Luego, el derecho estatal no es autónomo, porque el Estado no inventa la justicia sino que la aplica determinándola según los casos[137]. Por ello está subordinado a la ley y al derecho naturales, y no puede decirse absoluto tampoco en este orden[138].

Agréguese finalmente que el Estado así concebido no es absoluto respecto de las otras sociedades naturales, pues los hombres para conseguir el bien común –el bien del hombre y de todo hombre en tanto que hombre- no necesita únicamente vivir bien, sino además vivir y hacerlo socialmente, en sociedad[139]. De donde se sigue la no absorción de las sociedades menores.

Seguramente no se han agotado las precauciones conceptuales para delimitar la validez de la expresión «Estado católico», pero con las indicadas –que son aquellas en las que más ha insistido Danilo Castellano– está trazado un mapa correcto de la concepción católica del Estado[140].

A modo de síntesis, cuando el profesor de Udine consideró la filosofía política de Marcel De Corte, se preguntó por el significado de la expresión Estado cristiano, y respondió que significa, sobre todo, «respetar a Dios en la obra legislativa; quiere decir, reconocer lo creado, su finalidad y su ley; [...] significa retorno a un ordenamiento social conforme a la naturaleza y abandono de aquello que es meramente racional»; retorno –continúa Castellano interpretando a De Corte– que no importa una vuelta al pasado glorioso pagano y cristiano, «sino aceptar y practicar aquellas virtudes que han inspirado e informado el obrar de los antiguos padres»[141].

Retorno al orden natural de las cosas.

El orden natural de la política

Castellano es un filósofo del orden, un filósofo político del orden de la política. El problema del orden –que es el de la verdad del ente, esto es de su naturaleza y por lo mismo de su racionalidad[142]– es una de sus preocupaciones primarias y constantes, no por conservador sino por filósofo. Y como tal no podía quedarse satisfecho con las disquisiciones de teóricos y científicos de la política que llaman orden a la funcionalidad sistémica, que lo definen por el consenso o por la efectividad, que lo predican de la organización estatal, etc.[143].

Nada de esto satisface a Castellano no sólo por la precariedad de los órdenes así predicados, sino por su falsedad, su carencia de verdad. No son órdenes sino organizaciones, pues, de uno u otro modo, todas esas explicaciones son hijas del nominalismo y acaban en el voluntarismo subjetivista: el orden resulta de un proyecto del sujeto que lo crea, sin más sustento que su voluntad inventora[144]. La inquietud por el orden verdadero debe orientarse al ser que es un orden, al orden óntico del ser existente; orden que la inteligencia no inventa ni pone sino que aprehende del ser y en el ser mismo; orden –según la expresión de Santo Tomás– que la razón no hace sino considera, el orden natural, el orden de la naturaleza humana misma[145].

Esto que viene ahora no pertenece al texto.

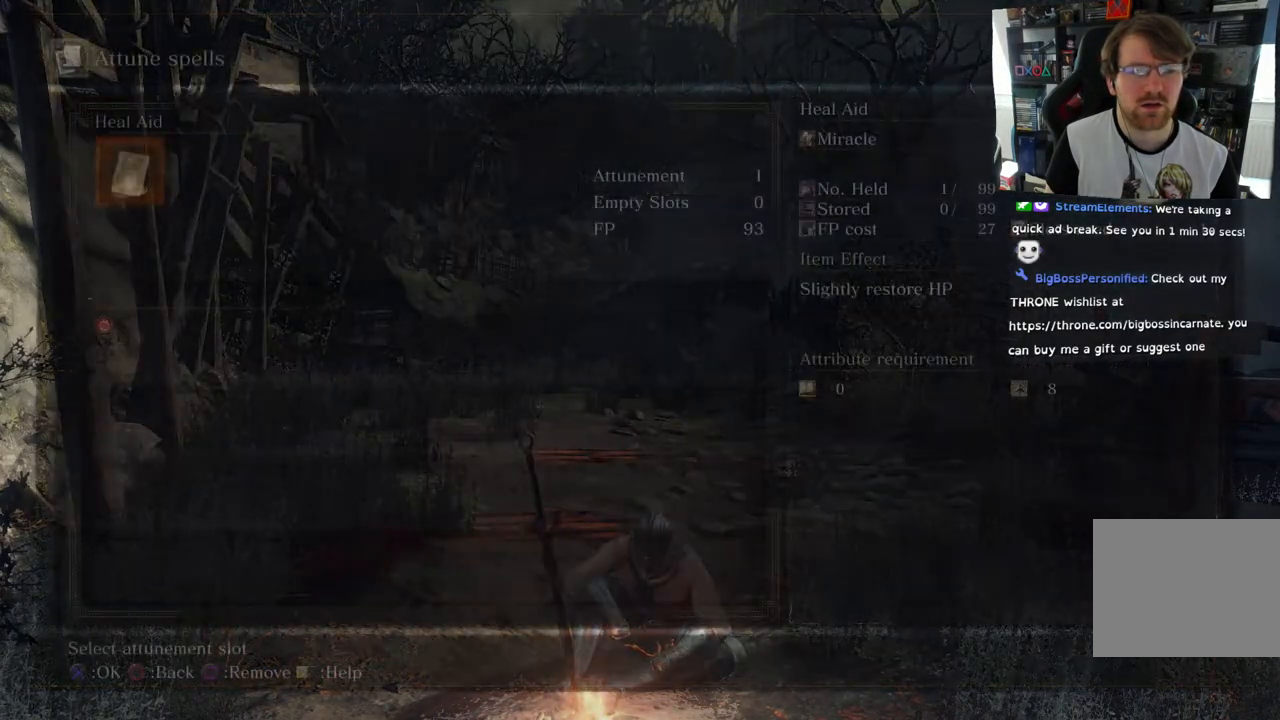
{"buttons": [], "left_stick": "center", "right_stick": "center", "events": []}
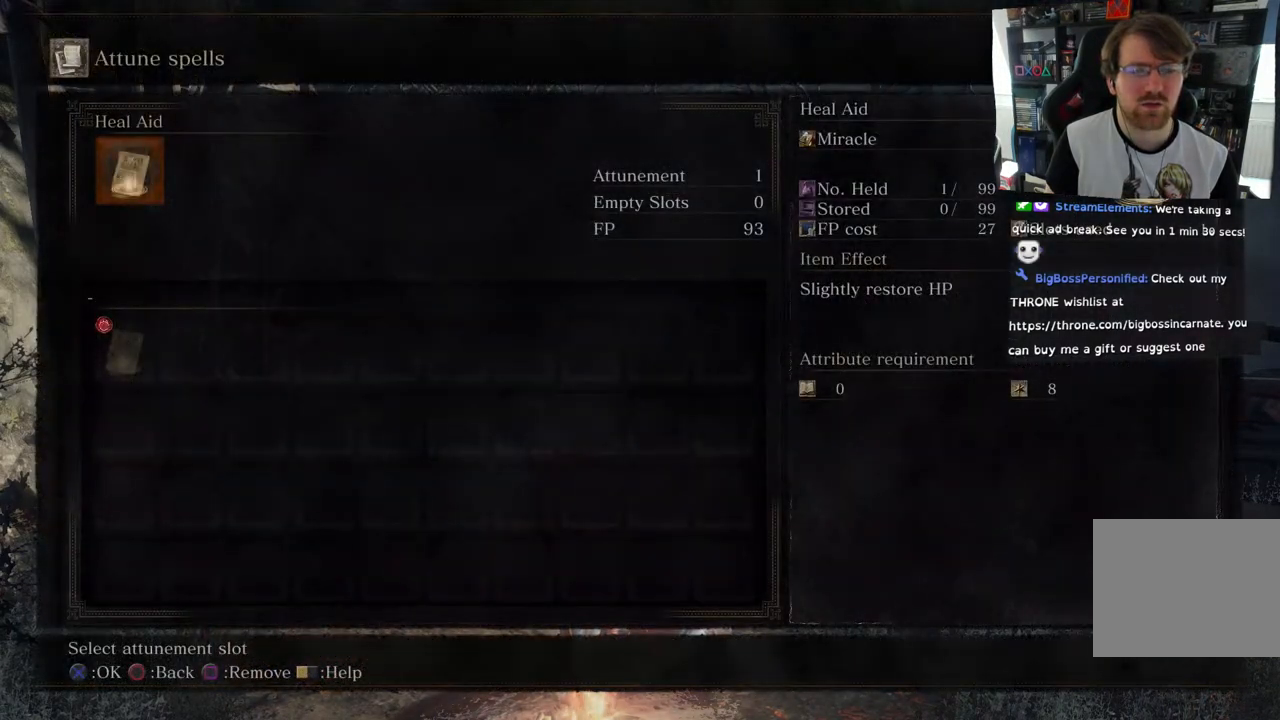
{"buttons": [], "left_stick": "center", "right_stick": "center", "events": []}
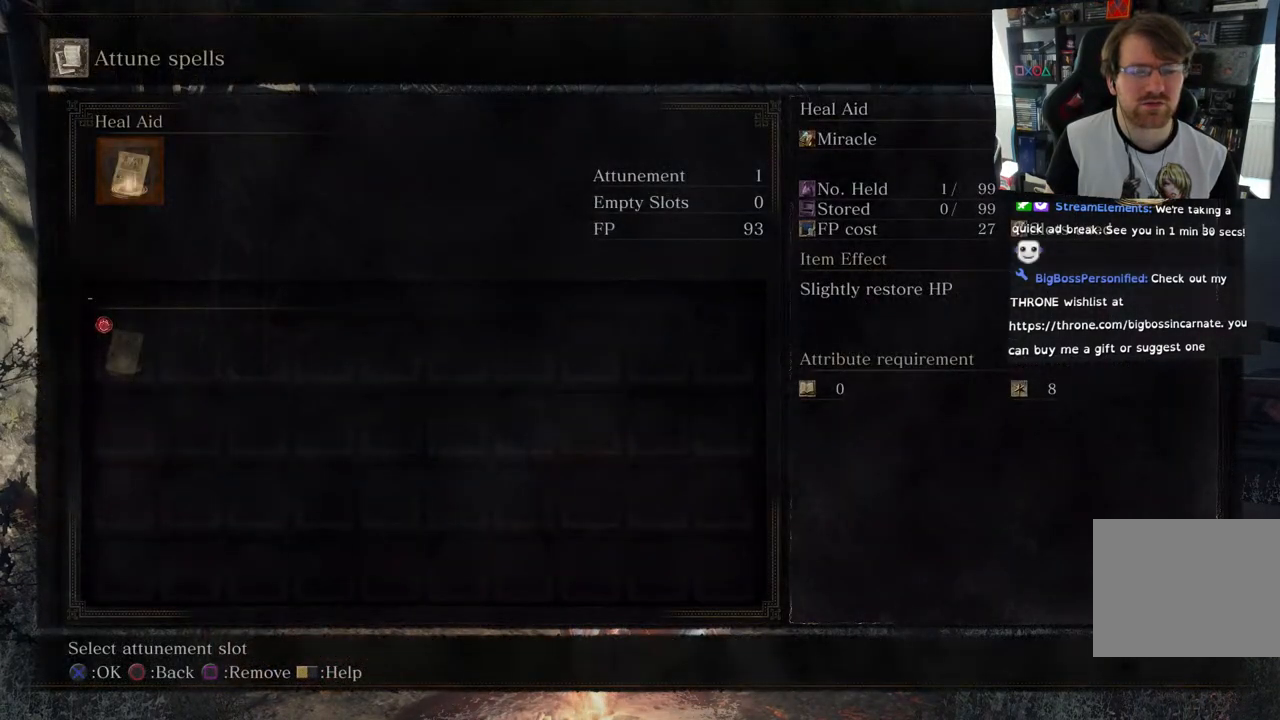
{"buttons": [], "left_stick": "center", "right_stick": "center", "events": [[100, "CIRCLE", "down"], [217, "CIRCLE", "up"]]}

El orden existe en virtud del fin (principio del orden); en otras palabras: el orden natural de la política lo es en razón del fin que la ordena y al que está ordenada: el bien común. La política práctica, lo mismo que la comunidad política concreta, están ordenadas a tal fin y a la vez ordenan en función del fin. Por eso la política no puede ser nunca asimilable al poder, porque la política (gobierno prudente que persigue el bien común) está primero que el poder y es el criterio de su legitimidad y la norma de su ejercicio[146].

7. Conclusión

«La política privada de la verdad es una acción ciega», escribió Castellano, «y la acción ciega es inhumana»[147]. Renunciando a la verdad, la política sólo puede tener un fundamento convencional que, en su despliegue histórico, demuestra la irracionalidad del racionalismo moderno, de la ciencia política heredada de Maquiavelo, que es negación radical de la política[148].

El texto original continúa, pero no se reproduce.